- DATA EXTRACT -
──────

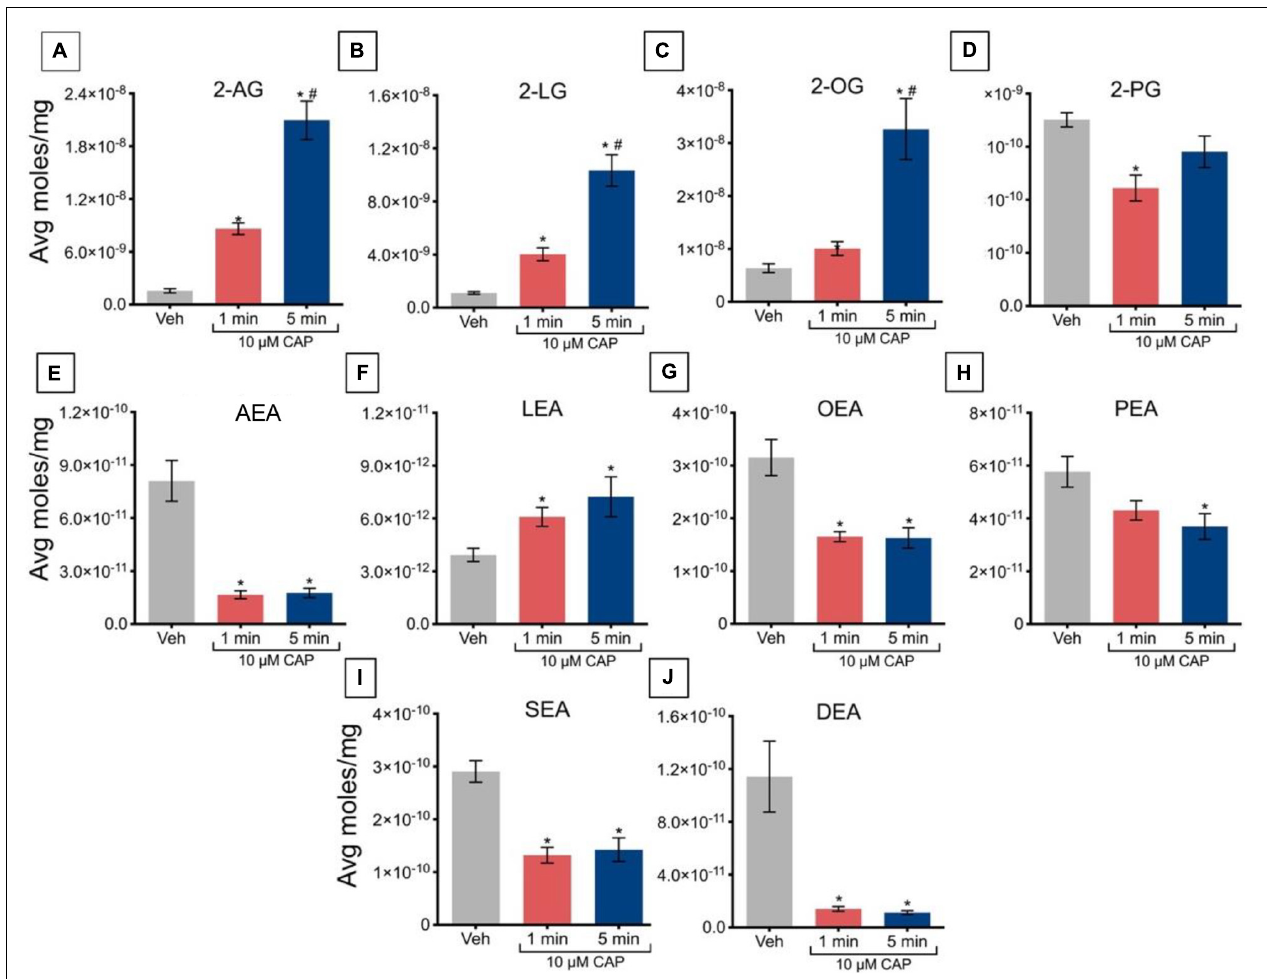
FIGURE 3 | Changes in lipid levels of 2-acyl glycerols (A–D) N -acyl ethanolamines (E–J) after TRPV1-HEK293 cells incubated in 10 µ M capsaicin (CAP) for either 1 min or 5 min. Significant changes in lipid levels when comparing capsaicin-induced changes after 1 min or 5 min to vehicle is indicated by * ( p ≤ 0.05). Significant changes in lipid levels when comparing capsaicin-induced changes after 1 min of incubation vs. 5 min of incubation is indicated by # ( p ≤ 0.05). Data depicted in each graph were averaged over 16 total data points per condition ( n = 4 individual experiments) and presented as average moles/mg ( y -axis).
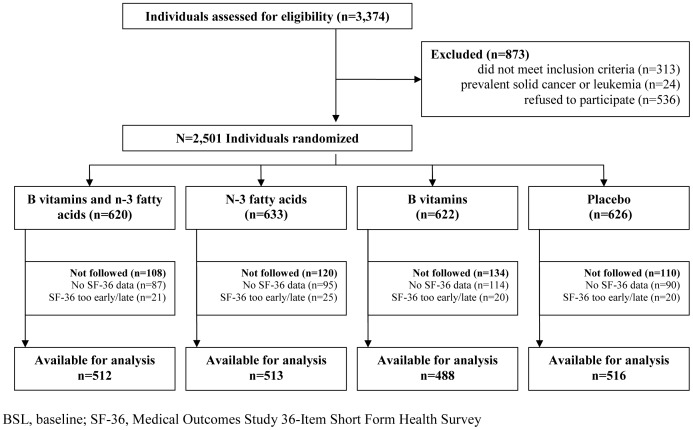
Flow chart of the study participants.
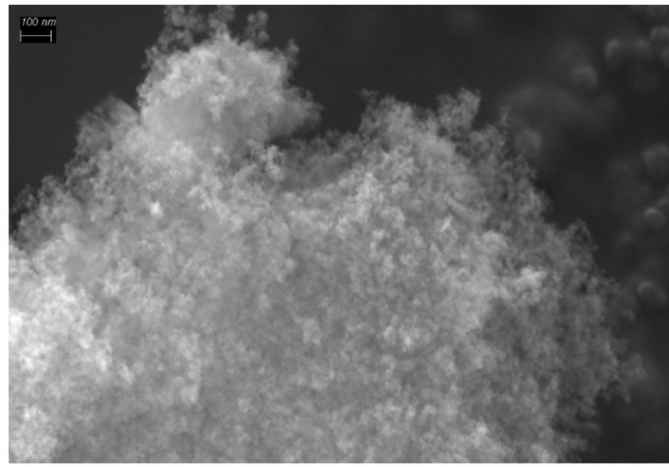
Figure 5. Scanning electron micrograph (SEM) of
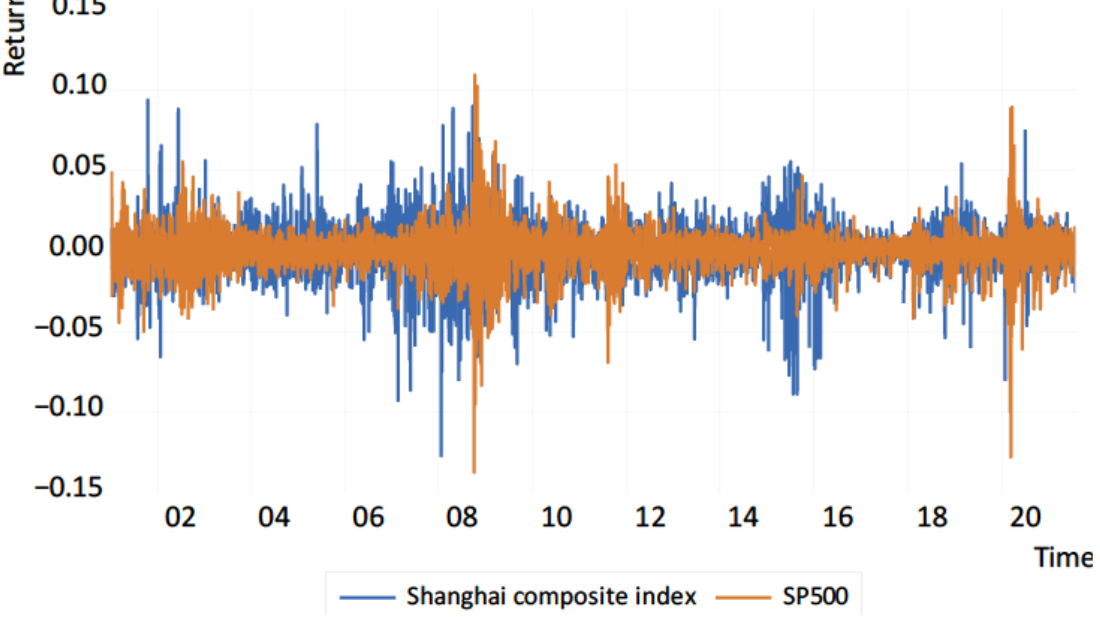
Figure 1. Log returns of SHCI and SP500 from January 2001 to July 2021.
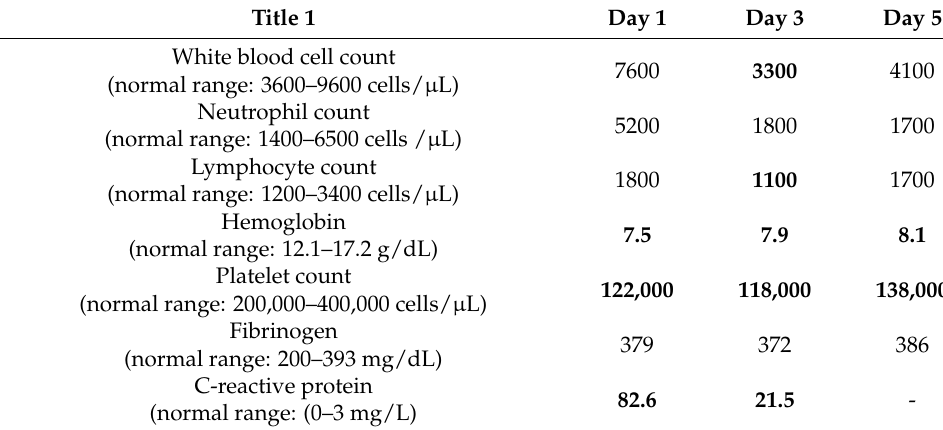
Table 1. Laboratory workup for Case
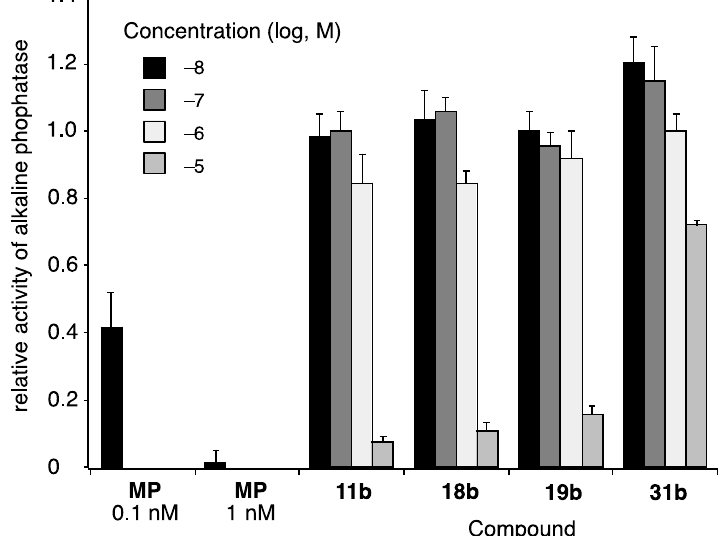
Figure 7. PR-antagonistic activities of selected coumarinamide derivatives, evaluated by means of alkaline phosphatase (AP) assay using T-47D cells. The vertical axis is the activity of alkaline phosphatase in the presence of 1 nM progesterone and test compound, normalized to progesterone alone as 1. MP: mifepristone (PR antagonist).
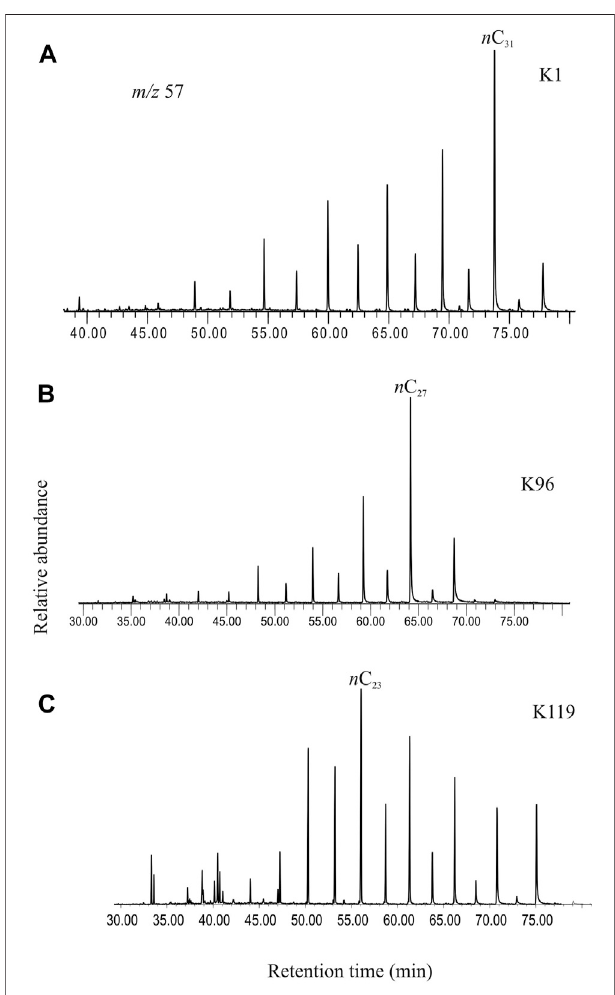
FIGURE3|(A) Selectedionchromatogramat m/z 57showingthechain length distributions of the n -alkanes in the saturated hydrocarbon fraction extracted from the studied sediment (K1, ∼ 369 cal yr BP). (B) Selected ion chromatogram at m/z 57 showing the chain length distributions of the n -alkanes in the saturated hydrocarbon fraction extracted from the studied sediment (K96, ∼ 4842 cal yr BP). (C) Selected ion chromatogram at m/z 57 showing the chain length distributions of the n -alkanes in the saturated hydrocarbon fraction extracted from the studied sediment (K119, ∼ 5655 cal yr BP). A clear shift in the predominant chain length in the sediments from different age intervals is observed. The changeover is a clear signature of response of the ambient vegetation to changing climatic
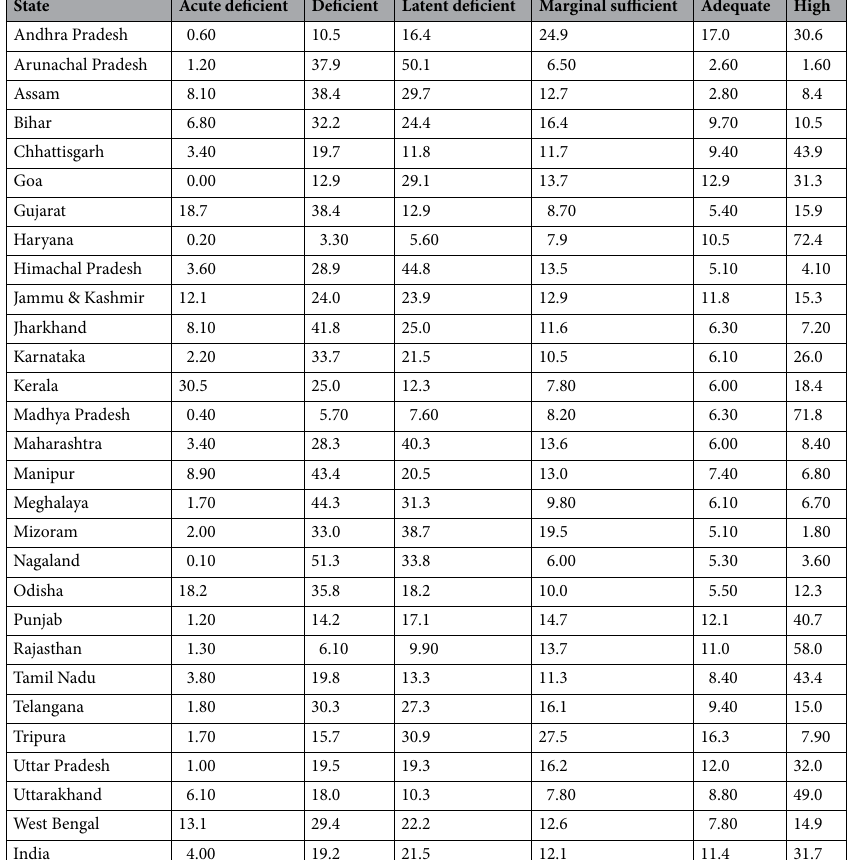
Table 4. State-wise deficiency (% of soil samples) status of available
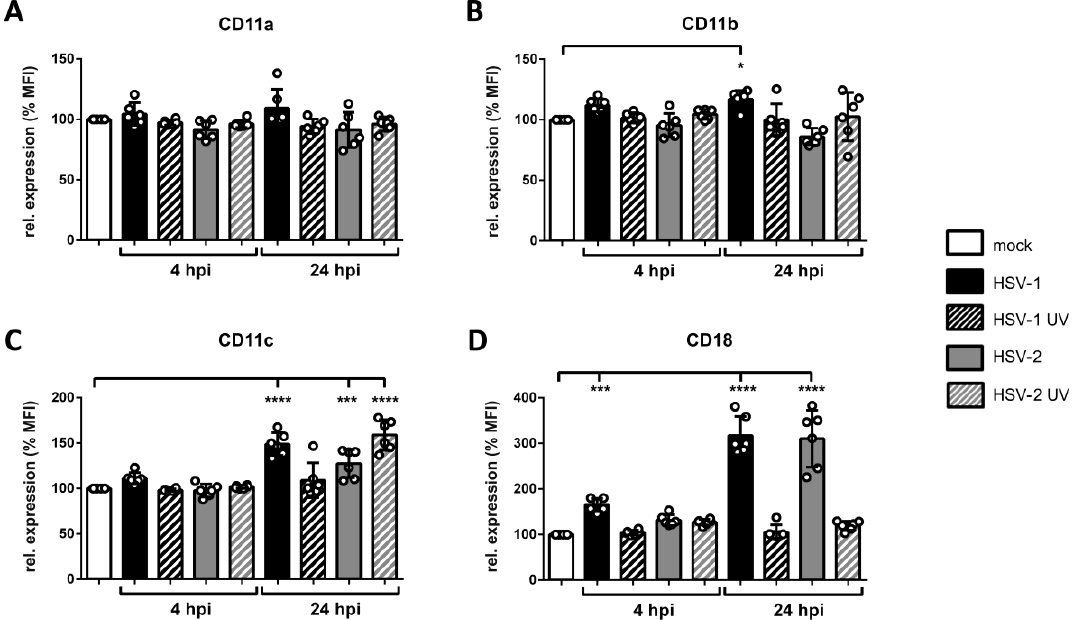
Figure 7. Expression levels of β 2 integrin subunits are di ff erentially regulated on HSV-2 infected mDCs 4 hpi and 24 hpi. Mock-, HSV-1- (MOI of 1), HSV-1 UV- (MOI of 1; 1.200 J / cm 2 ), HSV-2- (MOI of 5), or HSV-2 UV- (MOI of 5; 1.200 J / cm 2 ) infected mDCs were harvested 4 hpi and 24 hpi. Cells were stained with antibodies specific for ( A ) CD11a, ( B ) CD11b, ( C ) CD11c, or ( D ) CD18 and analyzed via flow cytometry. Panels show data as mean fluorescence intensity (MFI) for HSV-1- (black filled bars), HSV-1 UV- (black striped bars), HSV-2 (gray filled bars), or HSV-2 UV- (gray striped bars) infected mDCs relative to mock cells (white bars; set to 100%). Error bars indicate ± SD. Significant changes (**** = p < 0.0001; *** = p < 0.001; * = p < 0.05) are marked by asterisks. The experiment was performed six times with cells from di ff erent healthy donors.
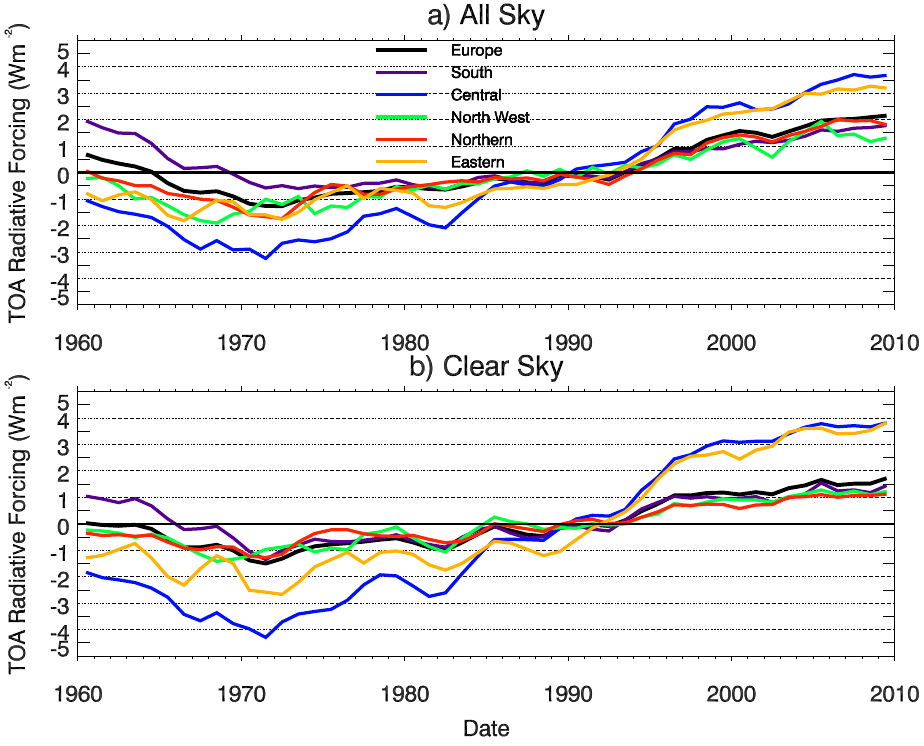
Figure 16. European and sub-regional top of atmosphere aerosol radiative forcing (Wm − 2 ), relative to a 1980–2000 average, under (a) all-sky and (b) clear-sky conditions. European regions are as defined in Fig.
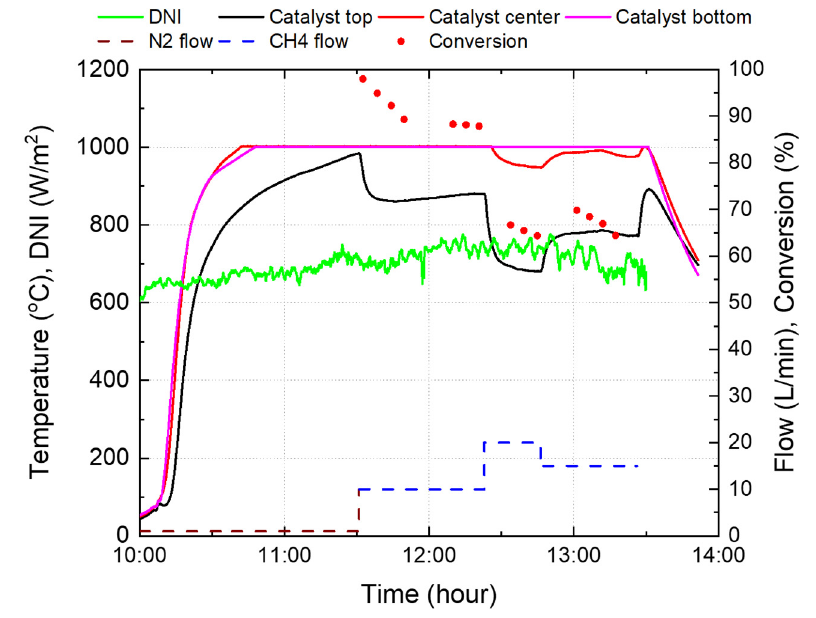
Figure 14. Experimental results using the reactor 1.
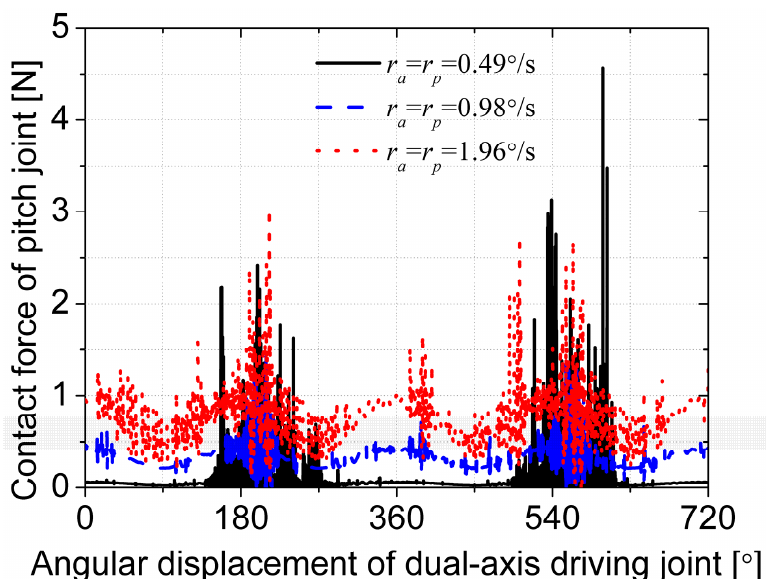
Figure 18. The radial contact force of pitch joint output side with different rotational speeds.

──────

- DIRECTIONS -
Show all lines above holding the word "Table".

- OUTPUT FOR THIS EXERCISE -
Table 1. Laboratory workup for Case
Table 4. State-wise deficiency (% of soil samples) status of available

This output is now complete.